--- Start Source extract ---

PPC G4 Macintosh Cluster Howto

  1. Obtain G4 machines
  2. Obtain Black Lab Linux, Yellow Dog Linux, or other favorite PPC linux distribution.
  3. Install Linux on the 'server' machine.
  4. Create the computation node master image:

  5. Once the server is running, and before doing any server-specific configuration, create the 'node image' sudirectory tree, which will be used as the 'master image' for all of the computation nodes.
    1. This can be accomplished by something like this:
    2. mkdir /home/admin/node_image
      tar -cpf - --exclude="/proc" --exclude="/home" / | (cd /home/admin/node_image && tar -xpvf - )
      This creates a directory to hold the node image and copies files from the server into this directory by piping them through tar to preserve file attributes.
    3. NOTE: the '--exclude' options are rather important.. (it is assumed /home will be nfs mounted from the server onto the nodes) additional '--exlude' options can also be added.

--- End Source extract ---
--- Start Excerpted data ---

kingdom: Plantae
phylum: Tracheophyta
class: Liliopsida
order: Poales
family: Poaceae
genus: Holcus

--- End Excerpted data ---

### [The tasks]
- 1) Print the part of the G4 cluster howto from "1. Obtain G4" down to "the 'server' machine.", word for word.
- 2) Answer these questions from the G4 cluster howto:
(a) Which two Linux distributions does it name by name?
(b) What directory does the mkdir command create?
(c) How is /home assumed to reach the computation nodes?

### [Written responses]
- 1)
1. Obtain G4 machines
  2. Obtain Black Lab Linux, Yellow Dog Linux, or other favorite PPC linux distribution.
  3. Install Linux on the 'server' machine.

- 2)
(a) Black Lab Linux and Yellow Dog Linux.
(b) /home/admin/node_image
(c) It is NFS mounted from the server onto the nodes.